Die Mundgesundheit in der Welt zu verbessern gehört tatsächlich nicht zu unseren Aufgaben, wir hätten dazu weder Kräfte noch Mittel. Wie in weiten Teilen der NATO wird auch in der Bundeswehr seit Jahren sehr erfolgreich ein zahnärztliches Risikoqualifizierungssystem in Form der sogenannten Dental Fitness Class (DFC) praktiziert und gelebt. Mir kommt es darauf an, diesen zielführenden Ansatz weltweit mit anderen Militärkollegen zu diskutieren und ihn als quasi natürlichen Anspruch jedes Soldaten weiterzugeben: Gesund beginnt im Mund!

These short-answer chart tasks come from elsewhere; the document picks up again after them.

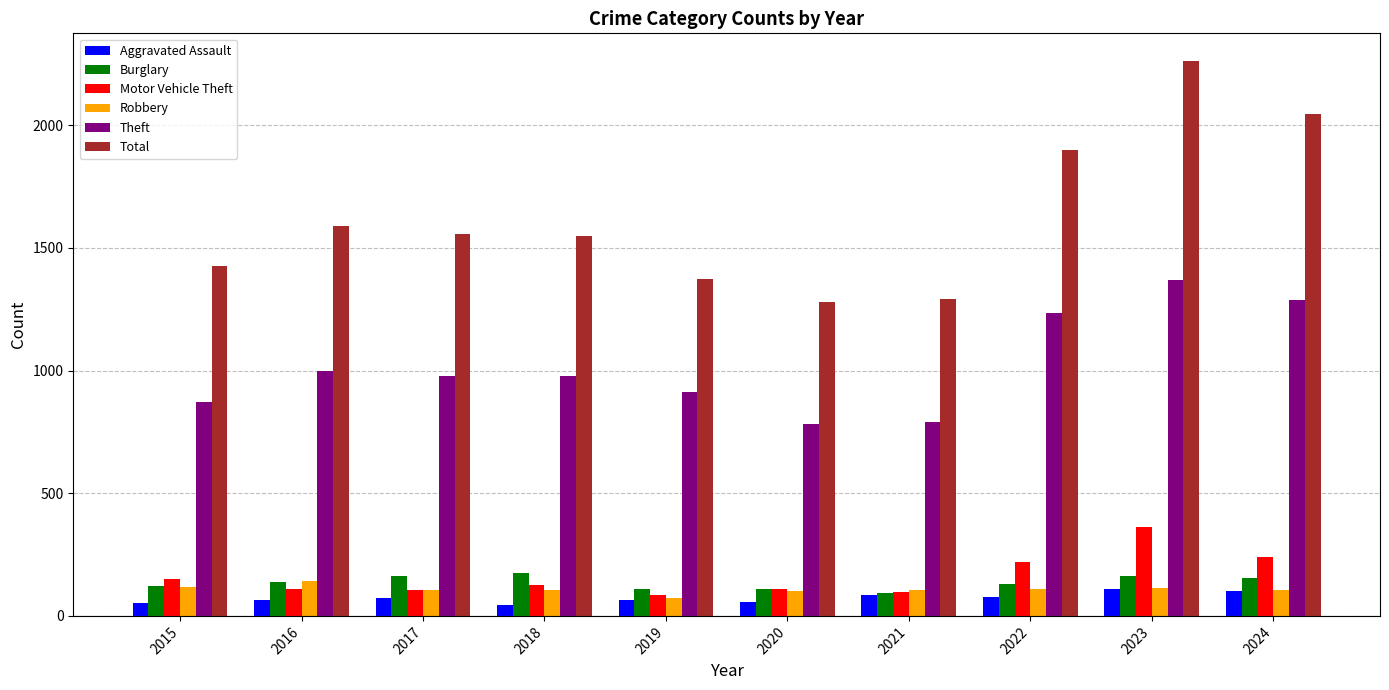

What are all the series names shown in the legend?

Aggravated Assault, Burglary, Motor Vehicle Theft, Robbery, Theft, Total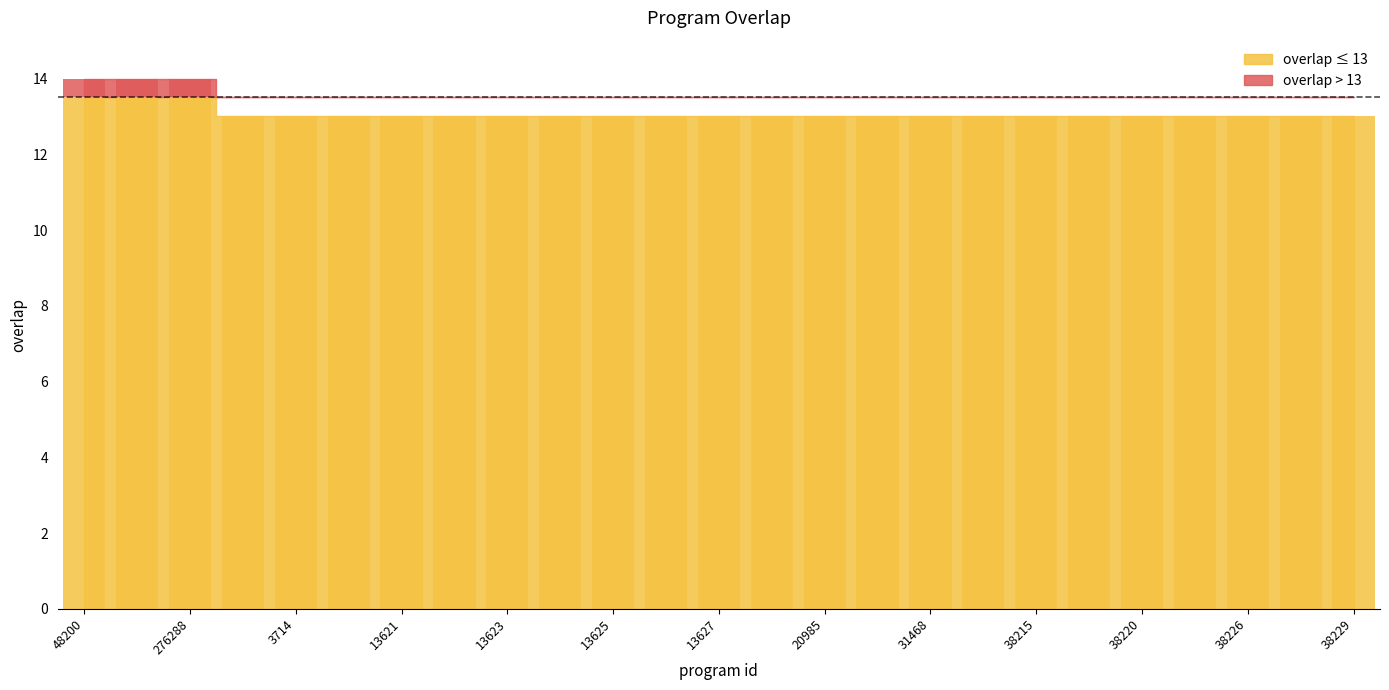

What is the minimum value shown in the chart?

13.0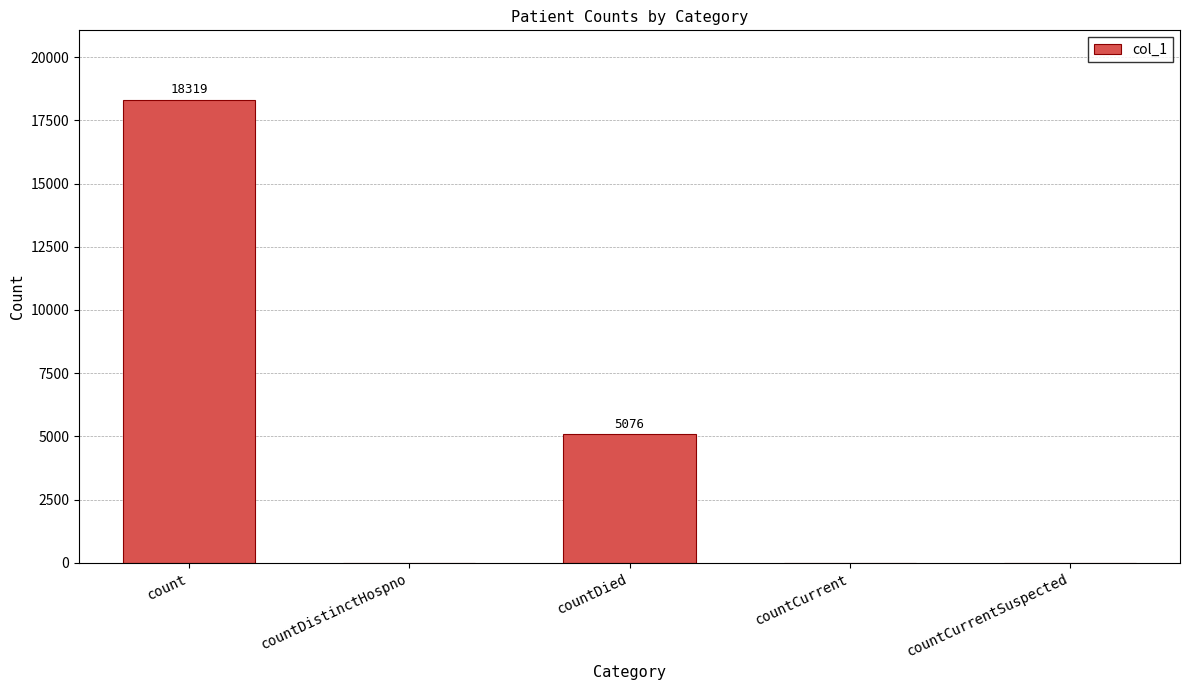

The chart shows a value of 0 at countCurrent. True or false?

True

„In den letzten Jahren hat sich eine hervorragende Zusammenarbeit des Fachbereichs Zahnmedizin der Bundeswehr mit den Körperschaften, Standesorganisationen und wissenschaftlichen Fachgesellschaften entwickelt.“

Für die Zahnmedizin in der Bundeswehr wünsche ich mir, dass diese die vor ihr liegenden Herausforderungen meistert und die Berufszufriedenheit durch einen kameradschaftlichen und kollegialen Umgang, ergänzt durch eine zeitgemäße materielle und infrastrukturelle Ausstattung – ich denke hier insbesondere auch an die IT –, weiter zunimmt. Wichtig ist hier die Zufriedenheit der zu versorgenden Soldaten. Ich wünsche mir weiterhin und gehe gleichzeitig davon aus, dass wir in die zivile zahnärztliche Community integriert bleiben. Wie in der zivilen Kollegenschaft gilt: Nur zusammen sind wir stark! 

Vielen Dank und alles Gute für Ihre Zukunft.